От мамы же мне досталась тяга к искусству, литературе, путешествиям и вкус к высокой кухне.
Я не только плоть от плоти моей мамы, я еще и дух от ее духа.
Я никогда не выступлю в роли мятежного сына, останусь наследником. Даже к писательству, определившему мою судьбу, мама прониклась задолго до появления у нее ребенка. Она не удивлялась, что сын стал драматургом и романистом. Я развил полученные от нее наклонности и помог сбыться некоторым желаниям.
Моя жизнь есть ее творение.
* * *
На террасе авиньонского кафе, между двумя спектаклями, Брюно озабоченно вглядывается в мое лицо:
– Как ты?
– Не знаю.
– Иногда ты вроде справляешься с горем…
– Да…
Брюно не столько успокаивает меня, сколько убеждает себя.
На самом деле я не справляюсь, но все чаще ощущаю маму в себе.
* * *
Смерть не изгнала маму из моей жизни: я стал памятником ей.
* * *
Я всегда буду твоим сыном, хоть ты и ушла.
Ты пребудешь на свете через меня.
* * *
Улицы Авиньона заполнены нашими воспоминаниями.
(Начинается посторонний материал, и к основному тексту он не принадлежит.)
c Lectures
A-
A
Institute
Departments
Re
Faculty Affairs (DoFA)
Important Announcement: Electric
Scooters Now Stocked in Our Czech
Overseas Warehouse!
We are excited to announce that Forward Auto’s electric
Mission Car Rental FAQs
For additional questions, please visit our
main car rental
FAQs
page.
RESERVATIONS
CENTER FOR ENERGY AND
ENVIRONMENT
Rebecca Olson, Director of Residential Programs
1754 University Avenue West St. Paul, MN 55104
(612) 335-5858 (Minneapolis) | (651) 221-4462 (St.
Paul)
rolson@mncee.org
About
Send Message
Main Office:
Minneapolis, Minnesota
С 1975-го до прошлого лета мы часто ездили в этот город и смотрели по нескольку пьес в день.
Главным маминым подарком – во всяком случае, одним из определяющих – было приобщение меня к театру.
* * *
И был первый раз…
Он случился, когда мне исполнилось десять лет, в Лионе, в театре «Селестен». Мама оставила нас с сестрой перед дверью, с билетами в кармане, и пообещала забрать через три часа.
В шумном, полном людей зале суровая билетерша усадила нас в ближайшем к сцене ряду, что привело в ужас Флоранс. «Мы увидим ноздри актеров, разглядим каждый волосок в парике!» – ворчала она, устраиваясь в кресле.
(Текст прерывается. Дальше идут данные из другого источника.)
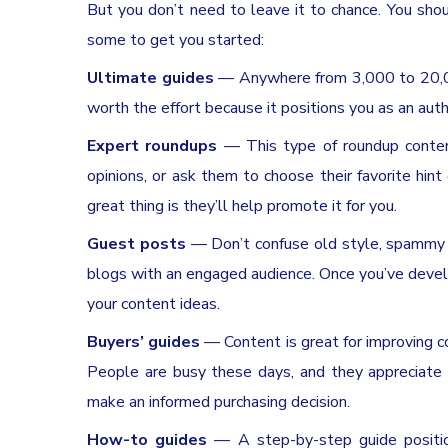
But you don’t need to leave it to chance. You sho
some to get you started:
Ultimate guides
— Anywhere from 3,000 to 20,000
worth the effort because it positions you as an autho
Expert roundups
— This type of roundup content 
opinions, or ask them to choose their favorite hin
great thing is they’ll help promote it for you.
Guest posts
— Don’t confuse old style, spammy gu
blogs with an engaged audience. Once you’ve develop
your content ideas.
Buyers’ guides
— Content is great for improving co
People are busy these days, and they appreciate 
make an informed purchasing decision.
How-to guides
— A step-by-step guide position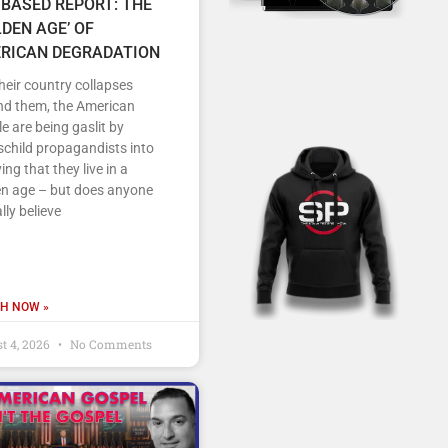
 BASED REPORT: THE
LDEN AGE’ OF
RICAN DEGRADATION
heir country collapses
nd them, the American
e are being gaslit by
child propagandists into
ving that they live in a
en age – but does anyone
lly believe
H NOW »
t 4, 2026
No Comments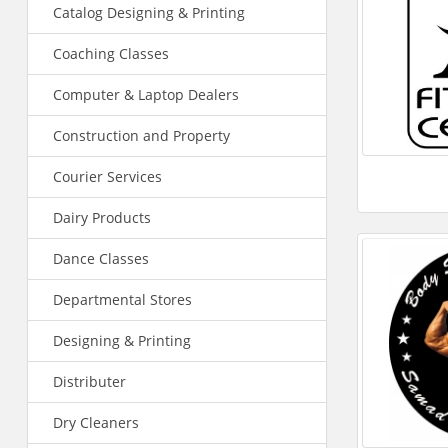
Catalog Designing & Printing
Coaching Classes
Computer & Laptop Dealers
Construction and Property
Courier Services
Dairy Products
Dance Classes
Departmental Stores
Designing & Printing
Distributer
Dry Cleaners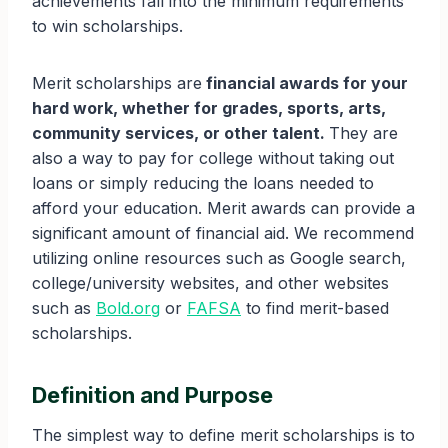
achievements fall into the minimum requirements
to win scholarships.
Merit scholarships are
financial awards for your
hard work, whether for grades, sports, arts,
community services, or other talent.
They are
also a way to pay for college without taking out
loans or simply reducing the loans needed to
afford your education. Merit awards can provide a
significant amount of financial aid. We recommend
utilizing online resources such as Google search,
college/university websites, and other websites
such as
Bold.org
or
FAFSA
to find merit-based
scholarships.
Definition and Purpose
The simplest way to define merit scholarships is to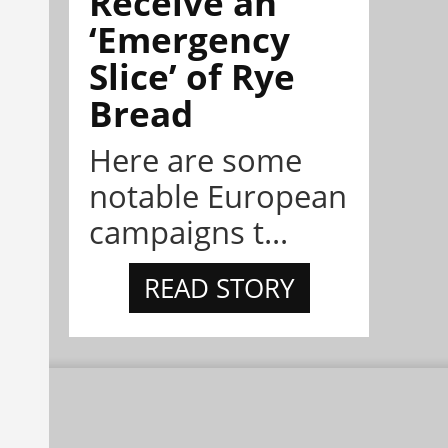
Receive an
‘Emergency
Slice’ of Rye
Bread
Here are some
notable European
campaigns t...
READ STORY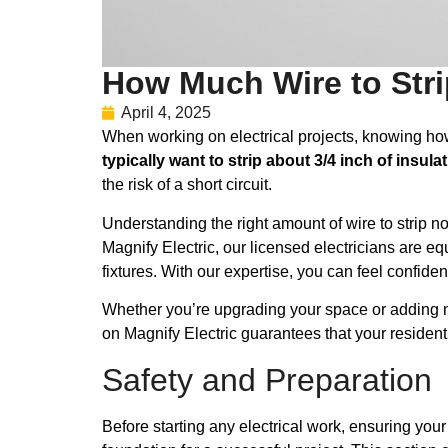
How Much Wire to Strip
April 4, 2025
When working on electrical projects, knowing how mu
typically want to strip about 3/4 inch of insula
the risk of a short circuit.
Understanding the right amount of wire to strip no
Magnify Electric, our licensed electricians are eq
fixtures. With our expertise, you can feel confiden
Whether you’re upgrading your space or adding new
on Magnify Electric guarantees that your residen
Safety and Preparation
Before starting any electrical work, ensuring your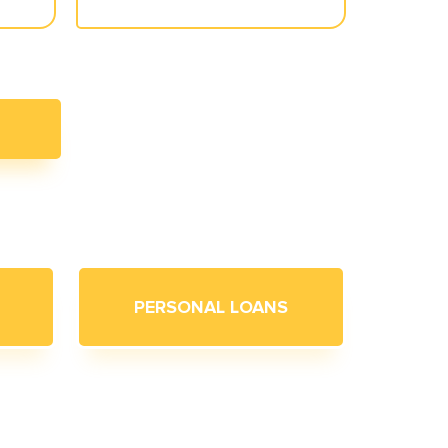
PERSONAL LOANS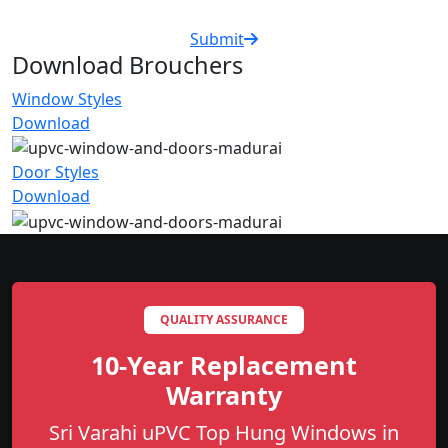
Submit
Download Brouchers
Window Styles
Download
Door Styles
Download
QUALITY ASSURANCE
10-Year Replacement
Warranty
Sri Varahi uPVC Top Hung Windows in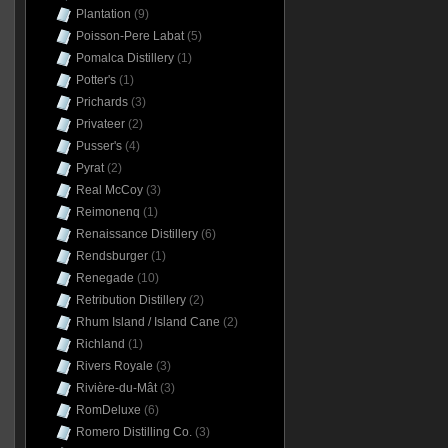
Plantation
(9)
Poisson-Pere Labat
(5)
Pomalca Distillery
(1)
Potter's
(1)
Prichards
(3)
Privateer
(2)
Pusser's
(4)
Pyrat
(2)
Real McCoy
(3)
Reimonenq
(1)
Renaissance Distillery
(6)
Rendsburger
(1)
Renegade
(10)
Retribution Distillery
(2)
Rhum Island / Island Cane
(2)
Richland
(1)
Rivers Royale
(3)
Rivière-du-Mât
(3)
RomDeluxe
(6)
Romero Distilling Co.
(3)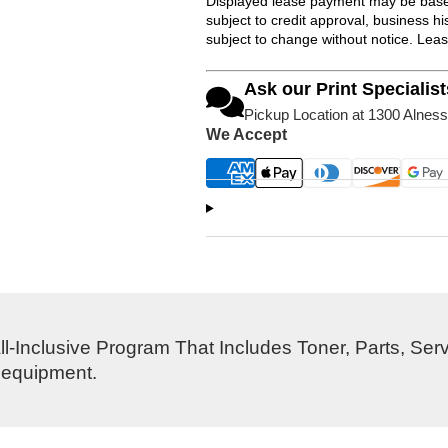
Displayed lease payment may be based
subject to credit approval, business 
subject to change without notice. Lea
Ask our Print Specialist
Pickup Location at 1300 Alness
We Accept
l-Inclusive Program That Includes Toner, Parts, Ser
s equipment.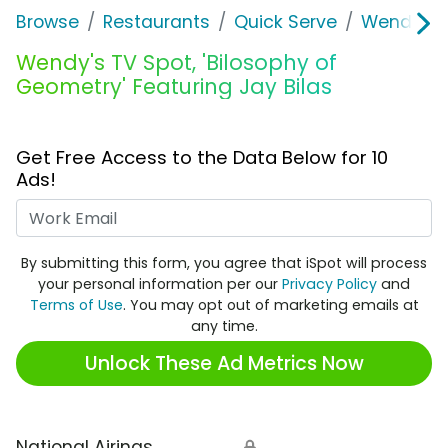
Browse
Restaurants
Quick Serve
Wendy's
Wendy's TV Spot, 'Bilosophy of
Geometry' Featuring Jay Bilas
Get Free Access to the Data Below for 10
Ads!
Work Email
By submitting this form, you agree that iSpot will process
your personal information per our
Privacy Policy
and
Terms of Use
. You may opt out of marketing emails at
any time.
Unlock These Ad Metrics Now
National Airings
🔒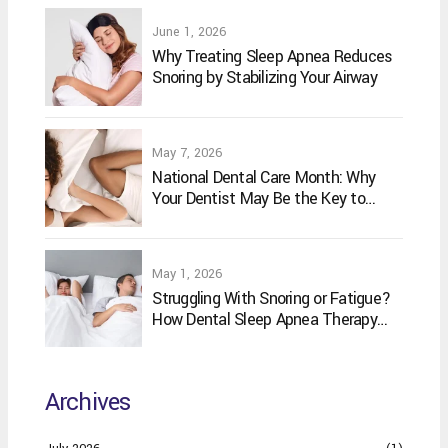
June 1, 2026
Why Treating Sleep Apnea Reduces
Snoring by Stabilizing Your Airway
May 7, 2026
National Dental Care Month: Why
Your Dentist May Be the Key to
Better Sleep
May 1, 2026
Struggling With Snoring or Fatigue?
How Dental Sleep Apnea Therapy
May Help
Archives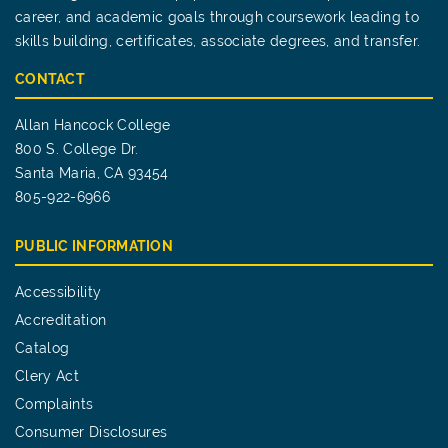
career, and academic goals through coursework leading to
skills building, certificates, associate degrees, and transfer.
CONTACT
Allan Hancock College
800 S. College Dr.
Santa Maria, CA 93454
805-922-6966
PUBLIC INFORMATION
Accessibility
Accreditation
Catalog
Clery Act
Complaints
Consumer Disclosures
Занавес еще не подняли, а я уже был околдован.
Чем? Занавесом, конечно. Бархатное вышитое полотно в складку, подхваты с жемчужинами, кисточками и золотыми шишечками. Эта обманка показалась мне одновременно жалкой и роскошной: я прекрасно видел, что это всего лишь плоско натянутая ткань, но она производила впечатление роскошных драпировок. Я то закрывал, то открывал глаза, смотрел сквозь ресницы, желая, чтобы видимость окончательно заморочила мне голову. Ничего не выходило, ведь за ошеломление отвечает рассудок, а не зрение: требовалось поверить в ложь. Спектакль еще не начался, а я уже знал, что наслаждение доставит не только представление, многое зависит от меня самого.
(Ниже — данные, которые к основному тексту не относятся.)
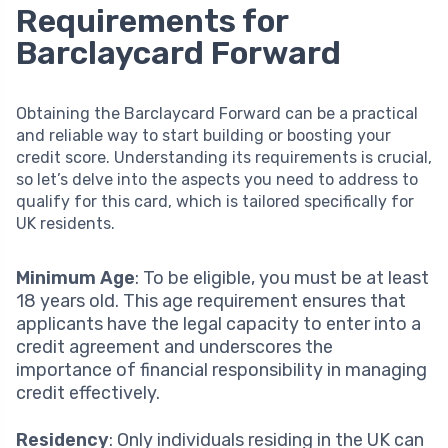
Requirements for
Barclaycard Forward
Obtaining the Barclaycard Forward can be a practical
and reliable way to start building or boosting your
credit score. Understanding its requirements is crucial,
so let’s delve into the aspects you need to address to
qualify for this card, which is tailored specifically for
UK residents.
Minimum Age
: To be eligible, you must be at least
18 years old. This age requirement ensures that
applicants have the legal capacity to enter into a
credit agreement and underscores the
importance of financial responsibility in managing
credit effectively.
Residency
: Only individuals residing in the UK can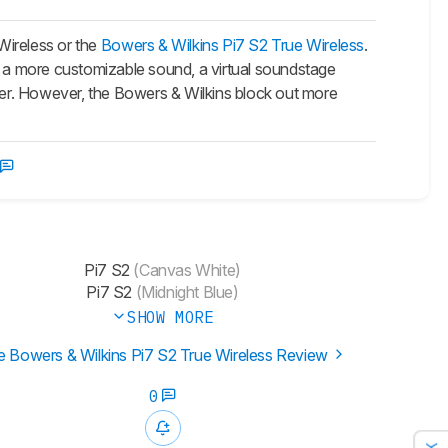
ireless or the
Bowers & Wilkins Pi7 S2 True Wireless
.
 a more customizable sound, a virtual soundstage
tter. However, the Bowers & Wilkins block out more
Pi7 S2
(Canvas White)
Pi7 S2
(Midnight Blue)
SHOW MORE
e Bowers & Wilkins Pi7 S2 True Wireless Review
0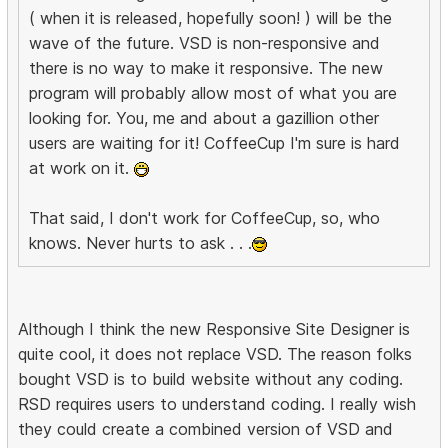
( when it is released, hopefully soon! ) will be the
wave of the future. VSD is non-responsive and
there is no way to make it responsive. The new
program will probably allow most of what you are
looking for. You, me and about a gazillion other
users are waiting for it! CoffeeCup I'm sure is hard
at work on it.
That said, I don't work for CoffeeCup, so, who
knows. Never hurts to ask . . .
Although I think the new Responsive Site Designer is
quite cool, it does not replace VSD. The reason folks
bought VSD is to build website without any coding.
RSD requires users to understand coding. I really wish
they could create a combined version of VSD and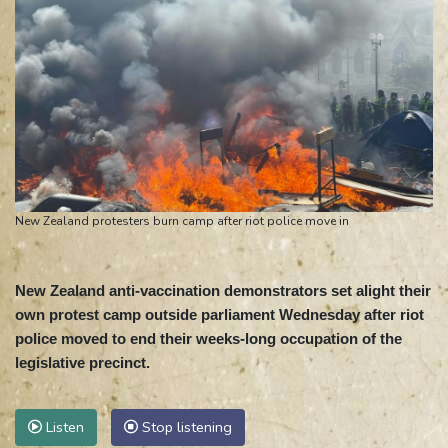
New Zealand protesters burn camp after riot police move in
New Zealand anti-vaccination demonstrators set alight their
own protest camp outside parliament Wednesday after riot
police moved to end their weeks-long occupation of the
legislative precinct.
Listen
Stop listening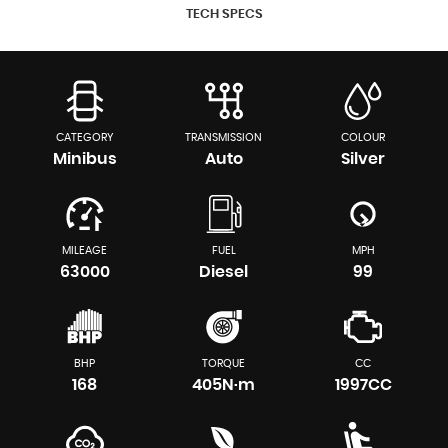
TECH SPECS
CATEGORY
TRANSMISSION
COLOUR
Minibus
Auto
Silver
MILEAGE
FUEL
MPH
63000
Diesel
99
BHP
TORQUE
CC
168
405N·m
1997CC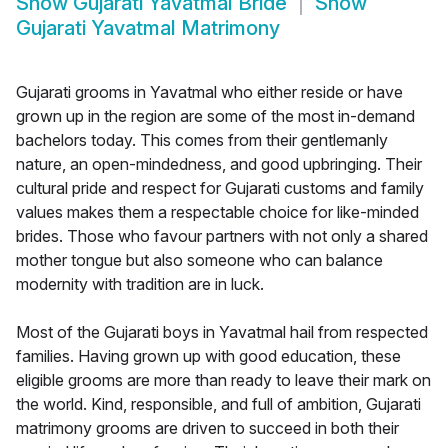
Show
Gujarati Yavatmal Bride
Show
Gujarati Yavatmal Matrimony
Gujarati grooms in Yavatmal who either reside or have
grown up in the region are some of the most in-demand
bachelors today. This comes from their gentlemanly
nature, an open-mindedness, and good upbringing. Their
cultural pride and respect for Gujarati customs and family
values makes them a respectable choice for like-minded
brides. Those who favour partners with not only a shared
mother tongue but also someone who can balance
modernity with tradition are in luck.
Most of the Gujarati boys in Yavatmal hail from respected
families. Having grown up with good education, these
eligible grooms are more than ready to leave their mark on
the world. Kind, responsible, and full of ambition, Gujarati
matrimony grooms are driven to succeed in both their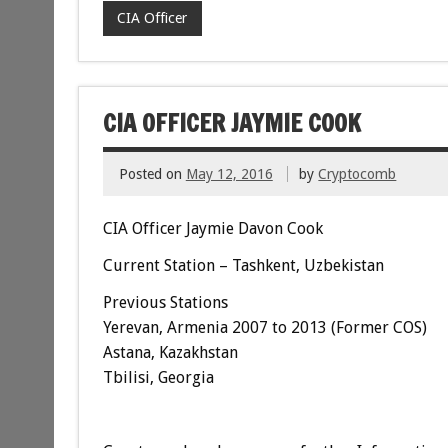
CIA Officer
CIA OFFICER JAYMIE COOK
Posted on
May 12, 2016
by
Cryptocomb
CIA Officer Jaymie Davon Cook
Current Station – Tashkent, Uzbekistan
Previous Stations
Yerevan, Armenia 2007 to 2013 (Former COS)
Astana, Kazakhstan
Tbilisi, Georgia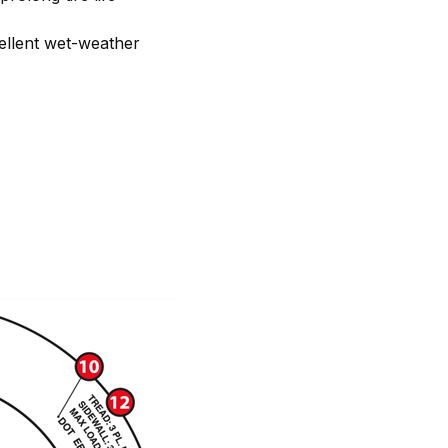
ellent wet-weather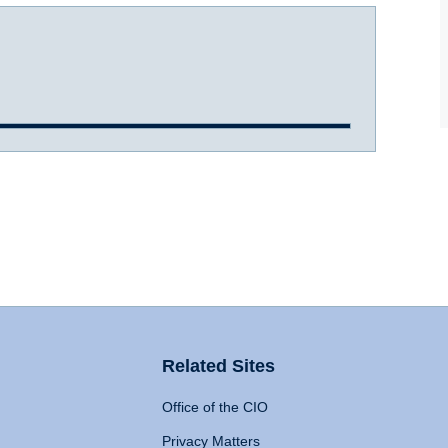
Related Sites
Office of the CIO
Privacy Matters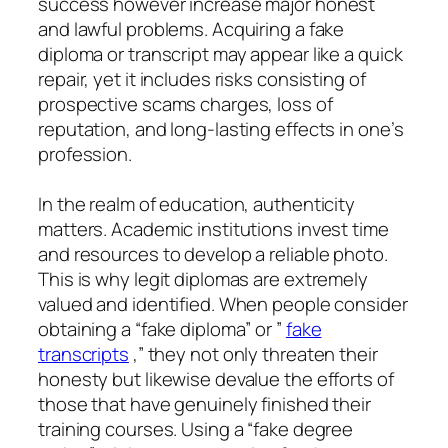
success however increase major honest
and lawful problems. Acquiring a fake
diploma or transcript may appear like a quick
repair, yet it includes risks consisting of
prospective scams charges, loss of
reputation, and long-lasting effects in one’s
profession.
In the realm of education, authenticity
matters. Academic institutions invest time
and resources to develop a reliable photo.
This is why legit diplomas are extremely
valued and identified. When people consider
obtaining a “fake diploma” or ”
fake
transcripts
,” they not only threaten their
honesty but likewise devalue the efforts of
those that have genuinely finished their
training courses. Using a “fake degree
Занавес взлетел к колосникам, открыв нарисованную на холстах декорацию. Мое внимание снова поглотили детали: я верил перспективам и глубинам, открывшимся моим глазам, но стоило хлопнуть двери – и сквозняк пробегал по ткани, выдавая ее плоскую природу. Пик впечатлений наступил во втором акте: действие происходило в лавке кондитера Рагно, под антресолями на старых балках висели окорока, совершенно меня заворожившие! Секунду они раскачивались между подлинным и фальшивым. Формой и цветом ветчина была совсем как настоящая, но я понимал, что окорока легкие и пустые, а значит, бутафорские! Стоило мне усомниться, и все менялось. Я попал под обаяние искусственности, этого странного межеумочного состояния. Картонные окорока помогли мне принять театр – место, где реальности требуется помощь воображения. Театр нуждался во мне – обманщик вводит в заблуждение лишь того, кто желает быть обманутым. Я трепетал, дрожал от возбуждения, жаждал получить роль.